> [本文]
————
篆額は漢文であるので、横書きの場合、右から左に読むことになる。右から順に第一字、第二字、‥‥‥とする。 
第一字は、「斬」の字の下に「水」を配していることから、「水」を「サンズイ」と見て、「漸」と読む。
第二字は、篆書で類似の字として「平」、「乎」、「印」があるが、上部横棒が右上がりのギリシャ文字「π」に近く、下半分は第六字の左下と同じで、篆書では「十」となることから「乎」と読む。
第三字は、「矩」の下に「木」であるから、「榘」と読む。
第四字は、そのまま「鑿」と読む。
第五字は、「実」の旧字体である「實」と読む。
第六字は、そのまま「幹」と読む。
第七字は、そのままでは類推しにくいが、「心」と読む。
第八字は、「旅」の下に「月」を配した「膂」と読む。

以上を纏めると、次のような句になる。 
「漸 乎 榘 鑿 實 幹 心 膂」
第一字から第四字までの句は、『淮南子エナンジ』の「繆稱訓 ビョウショウクン」にある 「良工漸乎榘鑿之中」と云う句から採ったと見られる。
その意味するところは、「優れた工人は、モノサシ(基準とするもの)と、ノミ(仕事を効率良く行う道具)とを用いる中で習熟するものである」と読み取れる。

参考に記すと、この句に続いて「榘鑿之中、固無物而不周、聖王以治民、造父以治馬、醫駱以治病、同材而各自取焉」とあり、「榘鑿の意味するところは、全てに共通しないものはない。これによって聖王は人民を治め、馬の名人は馬を自由に操り、優れた医者は病気を治す。これは基本とするものは同じで、それぞれに対応させているからである。」と、輸子陽が自分の子に諭したとしている。
なお、「鑿」に代えて左扁を「尋」、右扁を「蒦」とする漢字を充てて「ものさし」を意味するとする注釈本もある。〈『淮南子(中)』〉
第五字から第八字については、その出典は明らかでないが、「幹を實するに心膂たり」と読んで、「基幹となる事業を充実させることに、心も体も全身ありたけの力を注いだ。」と解釈できる。

これを全文纏めて表現すると、次のようになる。 
「優れた工業人であった平野富二君は、その正しい実践の中から習熟し、わが国の基幹となる工業を充実させることに全身・全霊を捧げ尽くした。」
これは、平野富二の生涯を的確に言い現わした漢文句で、平野富二に贈る言葉としてこれ以上のものはないと言える。

 補遺3 福地源一郎の撰文と揮毫
[前略]
この碑文について福地源一郎[櫻痴]は、建碑式に出席し、来賓として自ら述べた祝辞の中で、その動機に触れている。やや長文であるが、次にその文[『平野富二伝』では全文紹介]を紹介する。なお、特別な場合を除き常用漢字に直した。
————
> [課題] 本文のうち、「第二字は、篆書で類似の字とし」から始まり「榘 鑿 實 幹 心 膂」」で終わる部分を、「篆書」を「篆文」に置き換えて書き直しなさい。

> [データ抜粋]
————
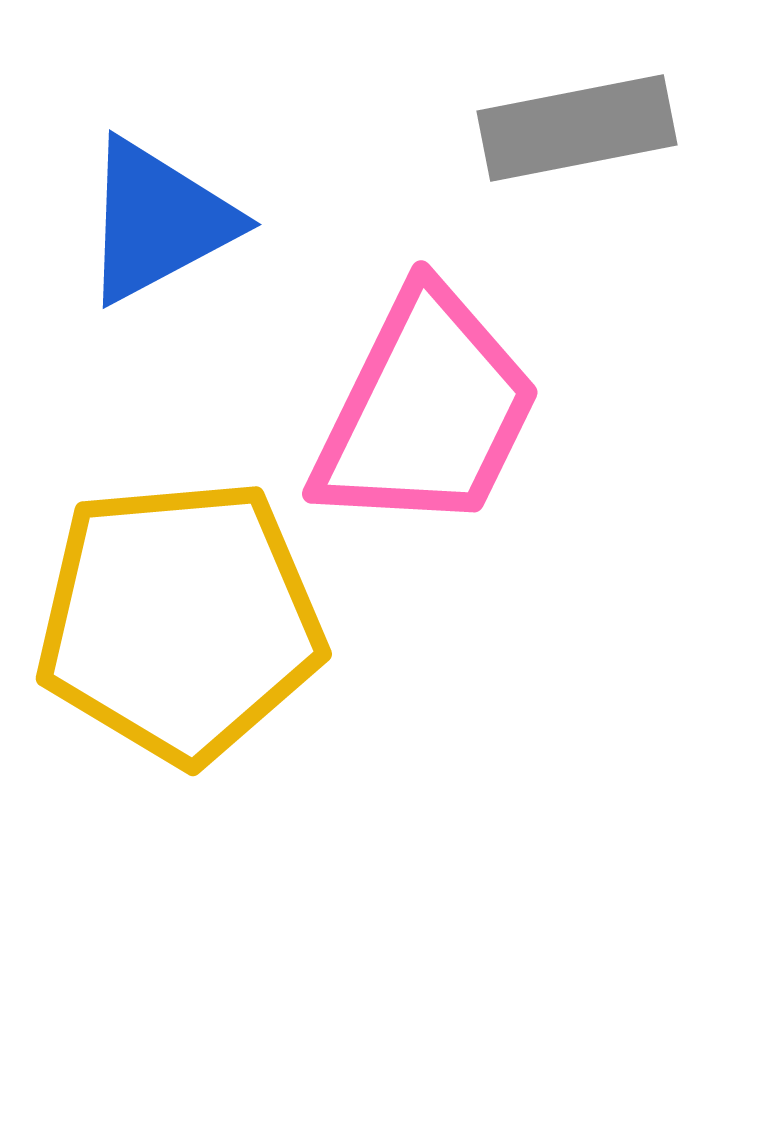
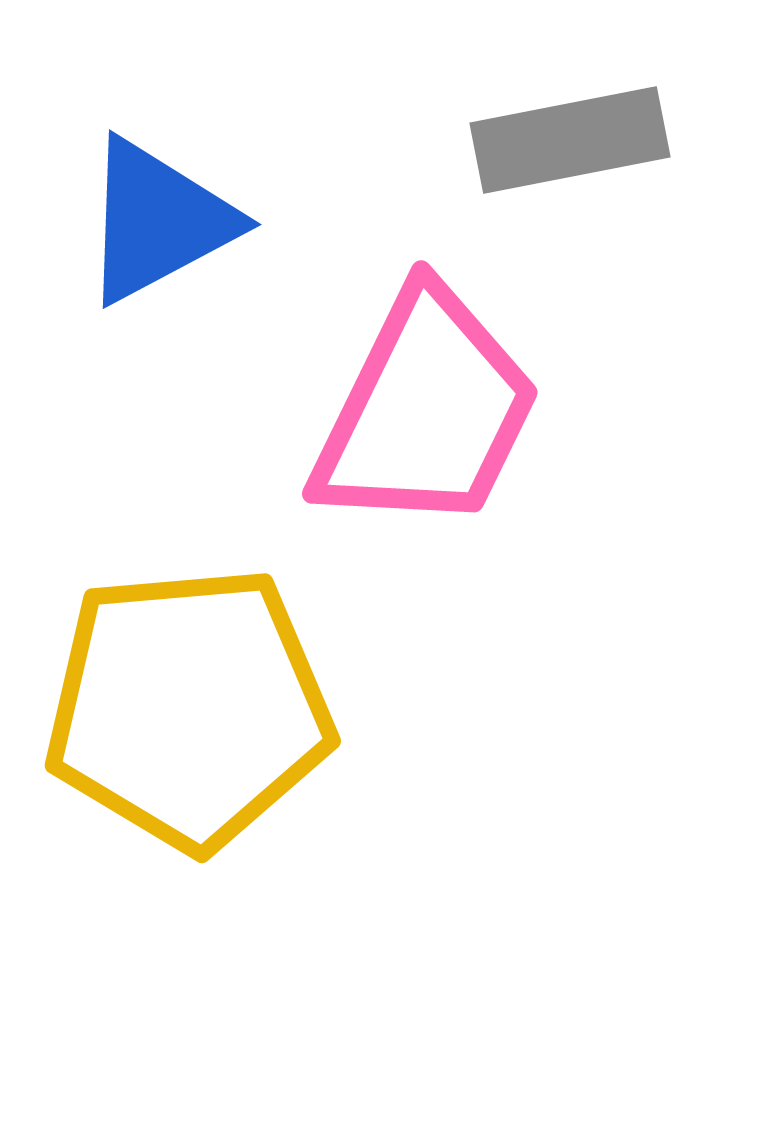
gray rectangle: moved 7 px left, 12 px down
yellow pentagon: moved 9 px right, 87 px down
————
> [解答]
第二字は、篆文で類似の字として「平」、「乎」、「印」があるが、上部横棒が右上がりのギリシャ文字「π」に近く、下半分は第六字の左下と同じで、篆文では「十」となることから「乎」と読む。
第三字は、「矩」の下に「木」であるから、「榘」と読む。
第四字は、そのまま「鑿」と読む。
第五字は、「実」の旧字体である「實」と読む。
第六字は、そのまま「幹」と読む。
第七字は、そのままでは類推しにくいが、「心」と読む。
第八字は、「旅」の下に「月」を配した「膂」と読む。

以上を纏めると、次のような句になる。 
「漸 乎 榘 鑿 實 幹 心 膂」